I've begun watching my Dog Whisperer CDs and he uses the words 'dominant' and 'aggressive'. But I hate the finality of those words. They sounds like death sentences, like criminal convictions.

And if it's so uncommon for a male and a female to have this sort of combative relationship, why is it happening to us?

Today as I watched Season 1 of DW Cesar told a woman, "this dog has been dominating you since you first took him in" and that's definitely true of Petunia. My husband and I encouraged her to come between us (both because we adored her and because we didn't adore one another anymore). We slept with her between us. She was our conduit, the one thing we both cherished. We poured nearly all our affection into her or through her. When we were away from her she was what we talked about. The whole world was about Petunia. For us. And our imbalanced life fostered an imbalanced dog in an imbalanced relationship with us imbalanced humans.

I get all that.

And evidently I did a number on Buddy as well. Whether or not either or both dogs was born with the tendency to be aggressive or fear-aggressive, or whether one or both were damaged by their experiences of or before abandonment, I cannot say. But it still seems to me that if Cesar Millan lived in my house that these dogs would be okay together.

Speaking of Millan, here are a few things that make me uncomfortable about his show:

  • He keeps telling people to leave their dogs' choke collars and leashes on all day. I understand that it could be a good thing for a dog to be on its leash all day. But isn't it awfully dangerous to leave a dog to ramble around a house or yard wearing a choke collar? He never prescribes the choke collar, but whenever owners use them and say, "So I should leave his choke collar on all day?" He says yes. And this includes dragging dogs into swimming pools in choke collars. Seems dangerous to me.
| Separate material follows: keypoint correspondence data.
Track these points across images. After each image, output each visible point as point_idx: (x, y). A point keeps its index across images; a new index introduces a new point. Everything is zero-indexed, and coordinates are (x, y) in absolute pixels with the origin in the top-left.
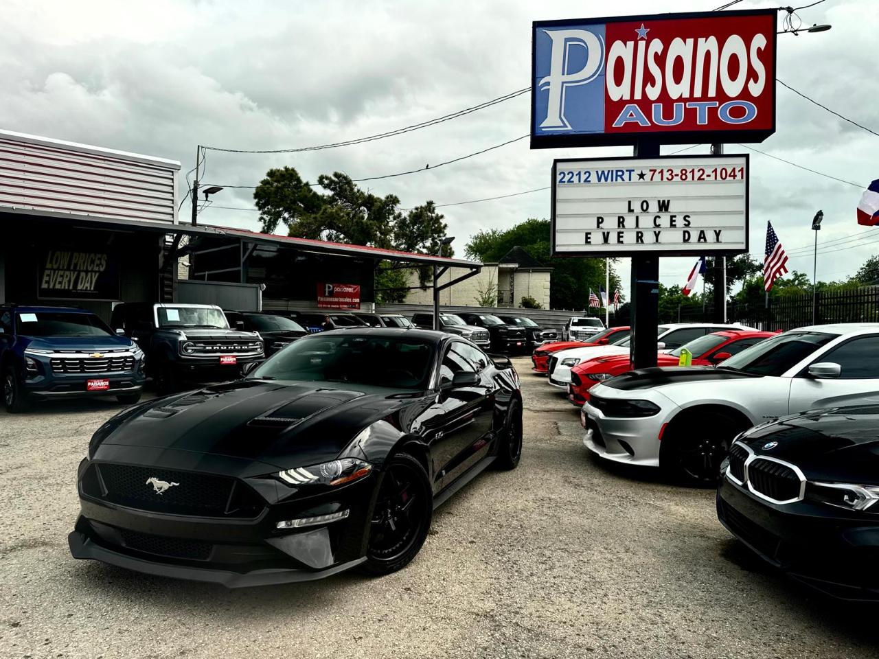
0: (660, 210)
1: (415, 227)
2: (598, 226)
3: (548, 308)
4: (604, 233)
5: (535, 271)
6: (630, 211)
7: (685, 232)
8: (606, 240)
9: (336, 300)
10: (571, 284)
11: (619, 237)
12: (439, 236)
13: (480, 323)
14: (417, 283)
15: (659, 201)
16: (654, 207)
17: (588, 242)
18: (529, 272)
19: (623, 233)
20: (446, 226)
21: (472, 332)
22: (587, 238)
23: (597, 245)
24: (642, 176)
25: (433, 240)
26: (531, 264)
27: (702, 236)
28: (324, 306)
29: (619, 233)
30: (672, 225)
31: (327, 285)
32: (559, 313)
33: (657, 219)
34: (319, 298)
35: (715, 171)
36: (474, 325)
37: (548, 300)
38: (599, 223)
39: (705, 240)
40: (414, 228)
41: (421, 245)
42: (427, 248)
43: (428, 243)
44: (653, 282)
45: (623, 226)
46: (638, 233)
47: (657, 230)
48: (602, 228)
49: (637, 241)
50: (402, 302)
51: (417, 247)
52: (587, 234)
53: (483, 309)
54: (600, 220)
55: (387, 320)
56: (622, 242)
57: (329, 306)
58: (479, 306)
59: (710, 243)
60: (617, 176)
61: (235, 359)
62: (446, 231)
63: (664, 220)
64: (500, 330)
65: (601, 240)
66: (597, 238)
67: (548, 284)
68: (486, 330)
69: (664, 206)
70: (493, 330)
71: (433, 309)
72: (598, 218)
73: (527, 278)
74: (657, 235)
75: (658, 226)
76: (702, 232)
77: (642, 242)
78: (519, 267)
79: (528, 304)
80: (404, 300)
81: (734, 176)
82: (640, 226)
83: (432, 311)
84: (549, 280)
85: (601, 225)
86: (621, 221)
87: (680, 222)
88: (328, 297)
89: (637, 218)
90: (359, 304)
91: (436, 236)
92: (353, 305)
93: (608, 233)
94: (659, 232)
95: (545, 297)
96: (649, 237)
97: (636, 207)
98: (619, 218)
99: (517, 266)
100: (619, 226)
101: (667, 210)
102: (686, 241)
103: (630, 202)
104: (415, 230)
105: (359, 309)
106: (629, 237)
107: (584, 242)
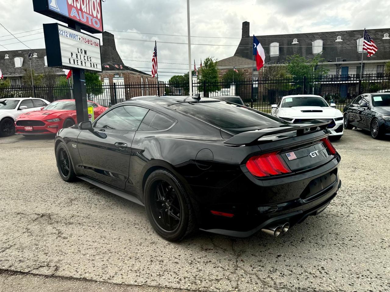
0: (85, 54)
6: (79, 52)
7: (91, 63)
11: (77, 62)
15: (84, 50)
16: (83, 52)
22: (70, 61)
24: (80, 39)
27: (94, 66)
29: (77, 61)
30: (88, 60)
35: (94, 42)
44: (84, 81)
46: (81, 61)
47: (85, 61)
49: (81, 65)
52: (70, 59)
60: (74, 37)
63: (86, 58)
65: (73, 63)
66: (72, 62)
69: (85, 52)
72: (72, 53)
74: (85, 63)
76: (94, 64)
81: (98, 46)
82: (81, 59)
85: (72, 56)
86: (77, 56)
87: (89, 59)
89: (80, 55)
93: (74, 60)
96: (83, 64)
97: (80, 51)
98: (76, 54)
100: (77, 58)
102: (91, 66)
103: (78, 49)
106: (79, 63)
107: (69, 63)
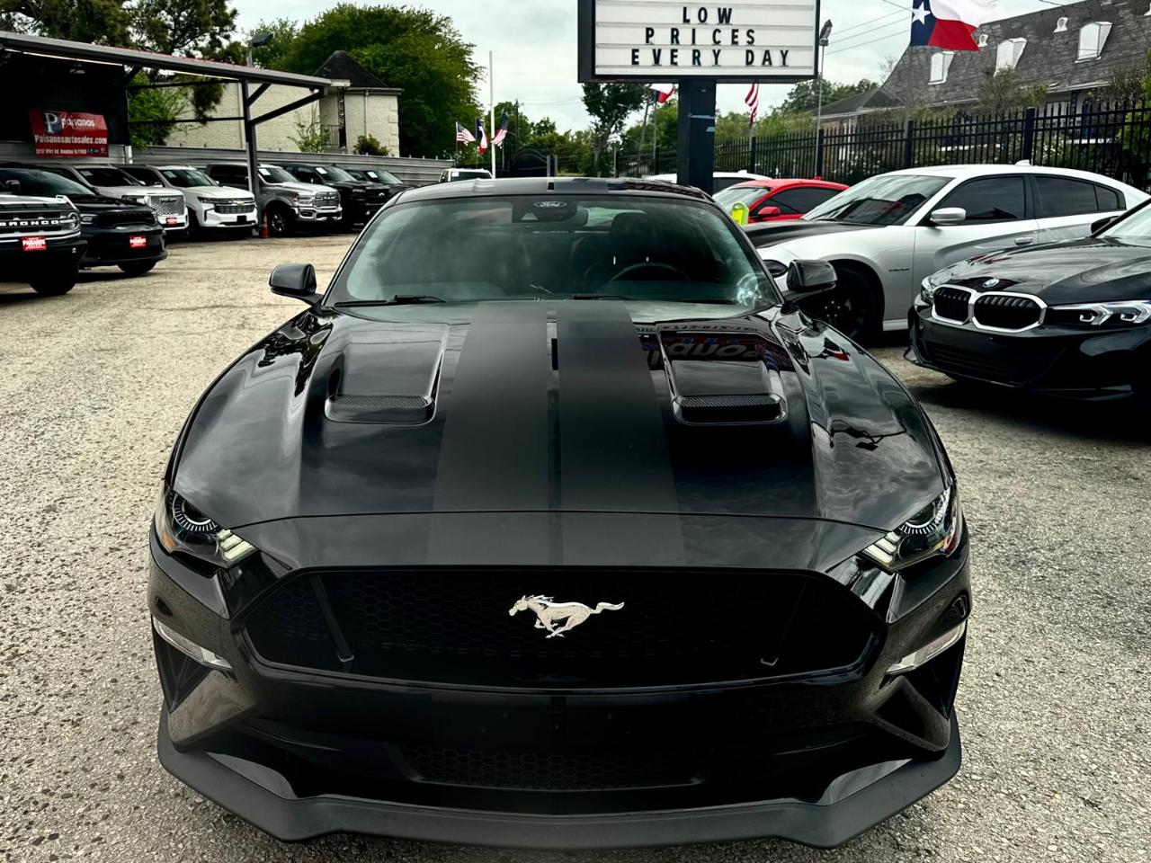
0: (721, 21)
1: (184, 13)
2: (647, 41)
3: (398, 156)
4: (654, 51)
5: (373, 93)
6: (686, 21)
7: (748, 52)
8: (657, 60)
9: (67, 140)
10: (426, 115)
11: (673, 56)
12: (222, 30)
13: (319, 180)
14: (190, 112)
15: (719, 10)
16: (713, 18)
17: (635, 63)
18: (364, 95)
19: (676, 51)
20: (234, 13)
21: (314, 194)
22: (634, 57)
23: (646, 67)
25: (213, 36)
26: (368, 82)
27: (767, 59)
28: (48, 151)
29: (673, 51)
30: (734, 43)
31: (47, 115)
32: (417, 163)
33: (717, 33)
34: (36, 138)
36: (309, 182)
37: (396, 141)
38: (648, 37)
39: (770, 63)
40: (179, 15)
41: (192, 44)
42: (201, 49)
43: (204, 41)
44: (708, 117)
45: (678, 42)
46: (694, 51)
47: (717, 48)
48: (652, 44)
49: (694, 63)
50: (164, 144)
51: (186, 47)
52: (634, 51)
53: (305, 157)
54: (650, 33)
55: (172, 175)
56: (676, 64)
57: (57, 151)
58: (300, 151)
59: (776, 67)
61: (43, 242)
62: (235, 21)
63: (725, 36)
64: (354, 190)
65: (651, 60)
66: (646, 57)
67: (395, 116)
68: (335, 190)
69: (724, 16)
70: (344, 192)
71: (247, 157)
72: (648, 29)
73: (361, 105)
74: (716, 56)
75: (717, 43)
76: (767, 52)
77: (699, 63)
78: (351, 86)
79: (368, 147)
80: (165, 140)
82: (697, 42)
83: (245, 161)
84: (396, 108)
85: (651, 39)
86: (675, 36)
87: (742, 38)
88: (53, 135)
89: (694, 30)
90: (106, 146)
91: (217, 29)
92: (96, 151)
93: (660, 51)
94: (719, 51)
95: (391, 137)
96: (706, 57)
97: (693, 15)
98: (673, 30)
99: (346, 84)
100: (672, 42)
101: (728, 21)
102: (749, 63)
103: (685, 9)
104: (181, 19)
105: (107, 156)
106: (685, 57)
107: (630, 62)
  • He keeps telling weak people to be [whatever strong job they do for a living]. As if being a nurse or a teacher will generate all the calm-assertive energy they need to fix their relationship with their dog. I'm a teacher. Cesar would surely say, "Be a teacher. Be that strong, calm-assertive teacher you are in the classroom." Well, for one thing, I don't feel like a mighty, calm-assertive leader in the classroom. I'm just me. And my teacher persona isn't one of those tough cookies. I'm not entirely a marshmallow, but I'm not Cleopatra or Eleanor Roosevelt. I'm not an actress. I'm pretty much just me all the time. And who I am is a fundamentally and sometimes excruciatingly sensitive person. A worrier who wants people to get along and not upset one another or damage me. I speak up and get in the middle of things but I hate confrontation and only do it when it appears to me that someone in a vulnerable spot is being treated unfairly. So telling me to Be a powerful teacher isn't going to enable me to generate powerful energy for my dogs.


  • He goes away. Even if he came here and used his mojo and my dogs began to frolic together it would be just for television. He'd leave and I'd panic.


I must sleep now.

I'll wander off, though, wondering how much of today's confrontation business is a product of my behavior and how much is about something else.